My son just shook his head and said, "Mom, I'm going to have kids in a few years, so you'll have grandkids." (yeah, but they won't live close enough to visit too often as long as he's in the military.)

My daughter went through the whole range of emotions - first she was excited ("I want Rachel" - the baby with shaken baby syndrome), then she was jealous ("but you're OUR mother"), then she was logical ("you can't afford more kids"), then she was selfish ("I suppose this means I'm going to have to babysit them all?"), and then she was accepting ("Well, if we're going to do this, I hope you choose Rachel and her brother and sister"). BTW, this was all within the space of an hour that she experienced a range of emotions that should have taken her months.

My youngest liked the idea of having more kids in the family. He's the only "baby" of the family (who has been babied a little, to boot) that I've ever encountered that is so extremely gentle with younger children, and has never experienced jealousy when it comes to adult attention (I'm sure other kids like this exist, I just haven't met them). But after an afternoon of being excited about the possibility of getting more siblings, he looked at me, and very seriously said, "Well, Mom, before you do this, you need to think about it." I thought I was in for a lecture like my daughter had given me, but then Jacob said, "Before you get a baby, you need to make sure you have baby oil, diapers and the other things a baby will need." Yes, that's my Jake.

Fortunately, adoption is not as easy as picking out a child and picking it up and taking it home. There are home studies that take time, there are applications, and there are other things that take time. So I canNOT really rush into this.

Then there's the fact that my house is a work in progress (the things the previous owners did to it should be a crime), and though no one is going to take my kids away from me because it needs so much work (I've been remodeling and fixing it forever it seems), I do not know that I could pass the portion of the home study that included the condition of my house because there is just so much that needs done for it to be the home I've envisioned it *could* be! Right now, it's absolutely in a state of ongoing renovation.

I'm not worried about the monthly expenses of raising 1, 2 or 3 additional children. That I know I can do. However, the school clothes and supplies each year would be a major expense, my Christmas expenses would double, as would Easter, birthdays, etc. But I don't doubt that I could swing all this.

Probably the greatest difficulty would be increased medical expenses if the children did not qualify for the state insurance (but if I'm understanding it correctly, both these groups of children would), and the initial expenses - of the adoption itself, including legal fees, and what I'd have to do to get ready for more children who were young.

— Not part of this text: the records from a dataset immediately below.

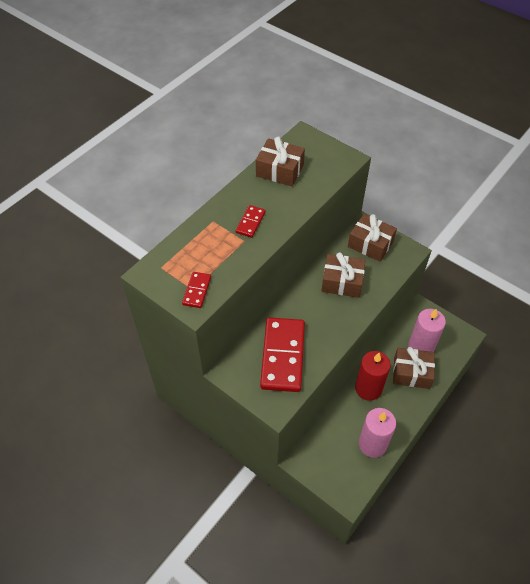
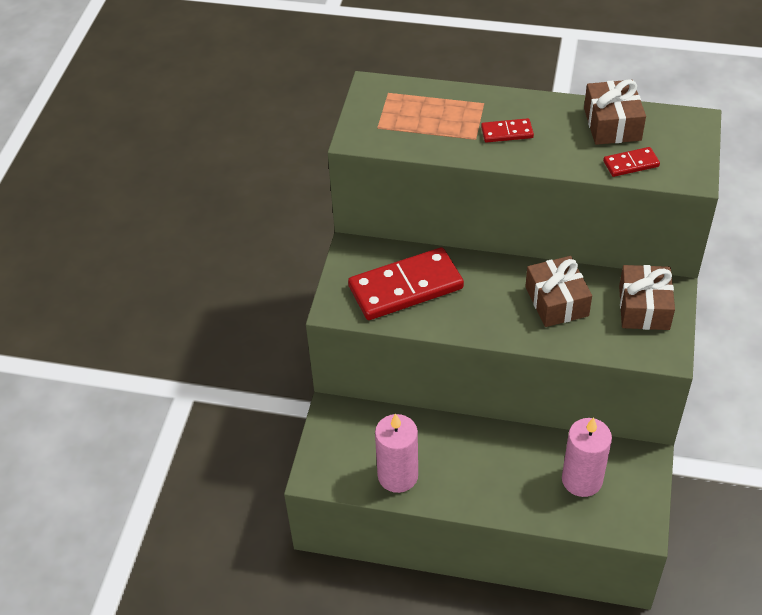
camera: 65 degrees right, 5 degrees down
red domino [182,272,211,308] -> red domino moved to [603,147,660,177]
red candle [355,351,391,401] -> none
brown gift [393,347,435,389] -> none

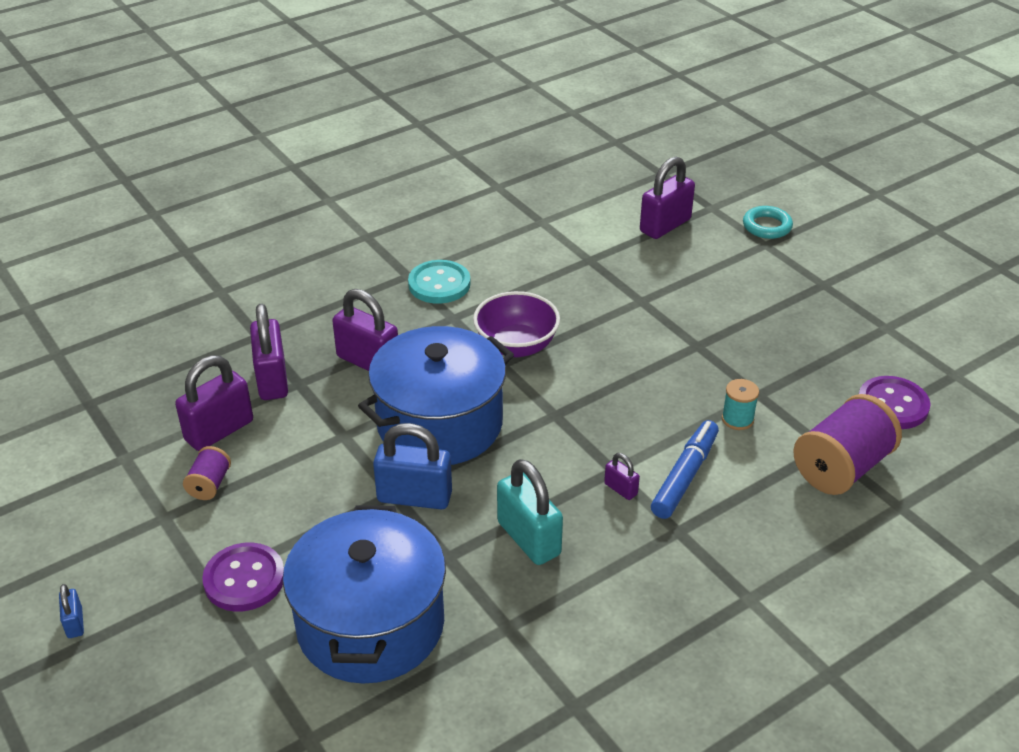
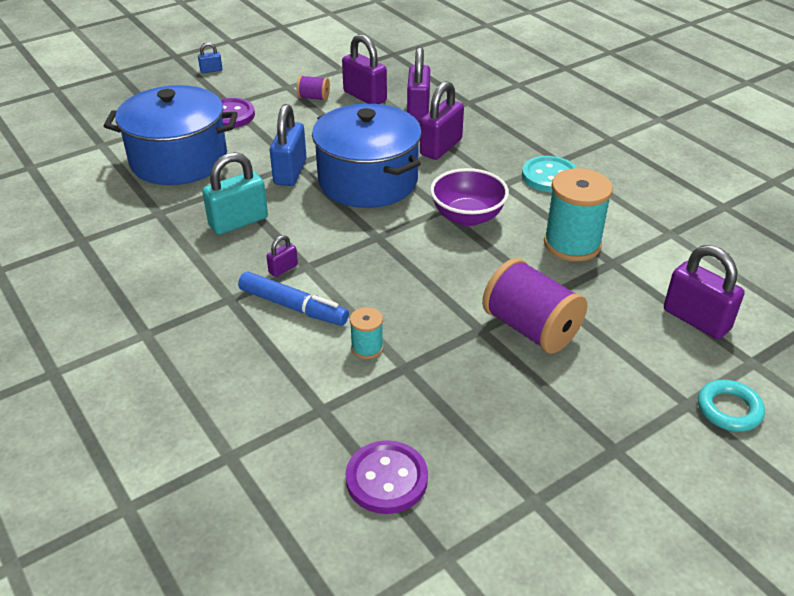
camera: 90 degrees right, 0 degrees up
purple padlock [250,304,288,400] -> purple padlock turned 75 degrees counterclockwise [407,47,430,122]
purple spool [793,394,902,495] -> purple spool moved to [482,258,587,354]
none -> turquoise spool [544,168,613,261]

Yes, I've already thought that over. I'd need beds and possibly a crib. I wouldn't need to buy 100% of the clothes that they would need because I still have lots of beautiful clothes for boys and girls - but I would definitely still need a lot of clothes. And some toy boxes, and some new toys (though I think I have enough toys in my house right now - for all ages - to satisfy most kids).

See, I do all this thinking (obsessing) and planning (obsessing), and 1) I don't know if my home would pass inspection because the renovation is far from complete, and 2) I don't know if I have too many animals (I've unintentionally become a cat rescuer, and I've got a bunch of them - fixed, declawed and clean, but Heaven forbid any child have allergies), and 3) there's still the question of whether I'm mentally stable - after all, I'm considering this all to begin with.

I'm kind of hoping on one hand that if I actually write it all out, it will knock some sense into me. On the other hand, I figure if it doesn't, perhaps it's the right thing to do.